▶ **EXTRAIT DU DOCUMENT**:

Enfin, un autre argument trompeur pourrait ici être avancé : ce classement comptabilise les GES rejetés par l’ensemble des activités humaines. C’est-à-dire qu’il intègre les émissions liées à l’usage d’énergie, mais aussi à l’agriculture par exemple qui rejette du méthane. Mais même si nous nous focalisons uniquement sur les rejets de GES liés à l’énergie, le classement reste inchangé : en France en 2023, 269 millions de tonnes de CO2e ont été rejetées par la combustion de fossiles d’après l’Agence internationale de l’énergie. Ce chiffre s’élève à 542 Mt CO2e pour l’Allemagne et 289 Mt CO2e pour l’Italie. L’énergie est responsable des trois quarts des émissions globales de gaz à effet de serre, soit 34 milliards de tonnes de CO2e en 2022.
L’atténuation du changement climatique fait régulièrement l’objet de désinformation. L’argument de la production d’électricité nucléaire est souvent utilisé pour justifier une inaction de la part de la France. Une autre rhétorique régulièrement rencontrée par l’équipe de Science Feedback est l’argument du « à quoi bon ». Elle s’appuie sur la part de responsabilité de la France dans les émissions mondiales de GES, soulignant « comme nos émissions ne représentent que moins de 1% des émissions mondiales, cela ne sert à rien d’agir ».

▶ **EXTRAITS D'ENREGISTREMENTS**:
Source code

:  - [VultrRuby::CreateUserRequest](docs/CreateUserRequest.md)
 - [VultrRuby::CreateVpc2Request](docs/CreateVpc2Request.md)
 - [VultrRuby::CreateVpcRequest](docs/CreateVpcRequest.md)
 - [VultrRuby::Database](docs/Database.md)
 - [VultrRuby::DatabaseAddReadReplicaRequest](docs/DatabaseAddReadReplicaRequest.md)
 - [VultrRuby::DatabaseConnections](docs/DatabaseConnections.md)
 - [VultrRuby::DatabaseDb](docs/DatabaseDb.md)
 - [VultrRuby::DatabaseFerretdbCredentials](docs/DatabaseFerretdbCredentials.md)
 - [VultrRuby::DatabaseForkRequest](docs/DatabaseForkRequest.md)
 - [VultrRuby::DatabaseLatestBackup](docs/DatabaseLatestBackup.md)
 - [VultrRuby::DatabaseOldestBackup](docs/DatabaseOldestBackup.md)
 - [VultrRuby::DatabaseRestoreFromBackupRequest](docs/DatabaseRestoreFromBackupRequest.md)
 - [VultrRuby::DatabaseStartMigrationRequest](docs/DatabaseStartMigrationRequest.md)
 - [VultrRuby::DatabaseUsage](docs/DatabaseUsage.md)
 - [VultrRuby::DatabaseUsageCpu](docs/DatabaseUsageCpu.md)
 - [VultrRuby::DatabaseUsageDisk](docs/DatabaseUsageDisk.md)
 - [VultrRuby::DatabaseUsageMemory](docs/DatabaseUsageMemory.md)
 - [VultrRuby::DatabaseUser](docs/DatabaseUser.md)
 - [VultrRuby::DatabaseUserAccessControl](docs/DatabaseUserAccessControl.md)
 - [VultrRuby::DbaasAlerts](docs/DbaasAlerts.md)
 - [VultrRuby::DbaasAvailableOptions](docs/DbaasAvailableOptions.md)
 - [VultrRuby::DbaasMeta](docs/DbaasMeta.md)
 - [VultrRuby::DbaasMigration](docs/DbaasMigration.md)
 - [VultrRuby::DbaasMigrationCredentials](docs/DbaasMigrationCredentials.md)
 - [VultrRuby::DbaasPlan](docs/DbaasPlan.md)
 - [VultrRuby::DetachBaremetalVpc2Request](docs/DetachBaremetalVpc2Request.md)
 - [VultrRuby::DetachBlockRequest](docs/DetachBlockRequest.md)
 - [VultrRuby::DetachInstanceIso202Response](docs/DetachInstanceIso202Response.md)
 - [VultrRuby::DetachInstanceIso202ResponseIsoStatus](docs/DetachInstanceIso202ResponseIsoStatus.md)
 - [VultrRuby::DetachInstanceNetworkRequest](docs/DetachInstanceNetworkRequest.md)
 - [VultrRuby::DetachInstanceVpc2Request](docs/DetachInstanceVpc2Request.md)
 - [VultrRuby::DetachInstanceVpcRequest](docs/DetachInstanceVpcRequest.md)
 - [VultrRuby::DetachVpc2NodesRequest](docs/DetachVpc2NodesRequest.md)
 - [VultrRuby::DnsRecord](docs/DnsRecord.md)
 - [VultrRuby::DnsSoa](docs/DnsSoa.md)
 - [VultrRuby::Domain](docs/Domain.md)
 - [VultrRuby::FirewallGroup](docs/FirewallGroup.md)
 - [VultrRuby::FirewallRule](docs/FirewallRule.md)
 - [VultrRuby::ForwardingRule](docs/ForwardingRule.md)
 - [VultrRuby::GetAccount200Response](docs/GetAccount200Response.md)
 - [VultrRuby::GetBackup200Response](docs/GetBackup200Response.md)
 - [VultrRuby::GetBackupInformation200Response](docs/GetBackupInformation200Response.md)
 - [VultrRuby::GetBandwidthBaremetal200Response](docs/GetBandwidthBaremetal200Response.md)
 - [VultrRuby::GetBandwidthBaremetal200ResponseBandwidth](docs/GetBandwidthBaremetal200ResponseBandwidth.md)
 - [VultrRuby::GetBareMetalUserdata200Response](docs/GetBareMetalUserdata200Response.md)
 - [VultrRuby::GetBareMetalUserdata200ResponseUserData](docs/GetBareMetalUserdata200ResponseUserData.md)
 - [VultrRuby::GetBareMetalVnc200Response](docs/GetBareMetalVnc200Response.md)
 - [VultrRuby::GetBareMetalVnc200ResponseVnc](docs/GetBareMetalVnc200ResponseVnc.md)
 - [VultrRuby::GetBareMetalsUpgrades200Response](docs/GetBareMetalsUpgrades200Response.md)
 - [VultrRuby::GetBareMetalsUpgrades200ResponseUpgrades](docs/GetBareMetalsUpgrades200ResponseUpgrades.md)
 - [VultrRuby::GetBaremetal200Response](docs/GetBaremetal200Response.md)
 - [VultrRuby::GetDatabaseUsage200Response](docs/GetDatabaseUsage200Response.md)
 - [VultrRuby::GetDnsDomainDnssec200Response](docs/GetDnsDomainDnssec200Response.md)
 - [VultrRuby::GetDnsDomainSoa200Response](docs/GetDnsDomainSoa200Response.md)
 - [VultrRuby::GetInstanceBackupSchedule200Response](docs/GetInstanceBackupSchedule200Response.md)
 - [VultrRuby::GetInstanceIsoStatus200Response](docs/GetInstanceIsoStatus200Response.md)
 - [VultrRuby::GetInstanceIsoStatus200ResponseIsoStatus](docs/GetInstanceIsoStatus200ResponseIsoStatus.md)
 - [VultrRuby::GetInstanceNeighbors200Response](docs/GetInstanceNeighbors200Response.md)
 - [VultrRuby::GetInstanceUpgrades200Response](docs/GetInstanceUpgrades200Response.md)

▶ **TRAVAIL À FAIRE**: Reproduisez à l'identique le passage du texte sur les émissions de gaz à effet de serre qui commence par « Enfin, un autre » et se termine par « CO2e en 2022. ». Les enregistrements forment un matériau à part, indépendant du texte.

▶ **RÉPONSE ATTENDUE**:
Enfin, un autre argument trompeur pourrait ici être avancé : ce classement comptabilise les GES rejetés par l’ensemble des activités humaines. C’est-à-dire qu’il intègre les émissions liées à l’usage d’énergie, mais aussi à l’agriculture par exemple qui rejette du méthane. Mais même si nous nous focalisons uniquement sur les rejets de GES liés à l’énergie, le classement reste inchangé : en France en 2023, 269 millions de tonnes de CO2e ont été rejetées par la combustion de fossiles d’après l’Agence internationale de l’énergie. Ce chiffre s’élève à 542 Mt CO2e pour l’Allemagne et 289 Mt CO2e pour l’Italie. L’énergie est responsable des trois quarts des émissions globales de gaz à effet de serre, soit 34 milliards de tonnes de CO2e en 2022.